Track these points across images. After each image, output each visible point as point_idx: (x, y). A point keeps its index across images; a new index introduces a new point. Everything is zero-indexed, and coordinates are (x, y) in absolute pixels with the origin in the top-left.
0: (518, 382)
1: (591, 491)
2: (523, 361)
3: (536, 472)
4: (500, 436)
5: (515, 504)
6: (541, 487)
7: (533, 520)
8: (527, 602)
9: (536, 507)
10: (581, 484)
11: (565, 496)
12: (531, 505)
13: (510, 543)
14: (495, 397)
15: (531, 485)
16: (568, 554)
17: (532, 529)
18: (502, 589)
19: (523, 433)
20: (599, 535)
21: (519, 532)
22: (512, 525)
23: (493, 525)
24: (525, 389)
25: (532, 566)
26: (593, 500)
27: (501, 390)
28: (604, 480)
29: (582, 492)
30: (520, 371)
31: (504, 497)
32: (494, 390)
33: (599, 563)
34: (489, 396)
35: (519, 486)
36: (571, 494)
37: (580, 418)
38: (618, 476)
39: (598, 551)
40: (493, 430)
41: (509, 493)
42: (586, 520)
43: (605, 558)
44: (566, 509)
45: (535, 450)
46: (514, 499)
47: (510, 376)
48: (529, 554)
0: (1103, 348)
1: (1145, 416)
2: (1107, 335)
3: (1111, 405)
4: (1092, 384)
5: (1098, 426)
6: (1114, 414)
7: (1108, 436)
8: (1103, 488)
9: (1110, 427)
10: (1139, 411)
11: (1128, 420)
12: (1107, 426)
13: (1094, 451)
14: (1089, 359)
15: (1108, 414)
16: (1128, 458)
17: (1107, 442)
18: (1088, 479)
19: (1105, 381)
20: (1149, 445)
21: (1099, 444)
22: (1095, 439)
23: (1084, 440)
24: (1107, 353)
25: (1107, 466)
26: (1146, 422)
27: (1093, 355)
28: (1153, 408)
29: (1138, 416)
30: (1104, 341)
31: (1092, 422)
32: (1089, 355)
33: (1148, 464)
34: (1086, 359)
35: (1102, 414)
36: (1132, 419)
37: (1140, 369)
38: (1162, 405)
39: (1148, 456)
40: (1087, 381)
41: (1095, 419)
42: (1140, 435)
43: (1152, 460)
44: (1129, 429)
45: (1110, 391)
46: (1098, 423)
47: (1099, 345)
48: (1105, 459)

:::::

**WHAT TO PRODUCE**
Find every line above that contains the word "with", and copy each one out in full.

**PROBLEM SOLUTION**
Track these points across images. After each image, output each visible point as point_idx: (x, y). A point keeps its index across images; a new index introduces a new point. Everything is zero-indexed, and coordinates are (x, y) in absolute pixels with the origin in the top-left.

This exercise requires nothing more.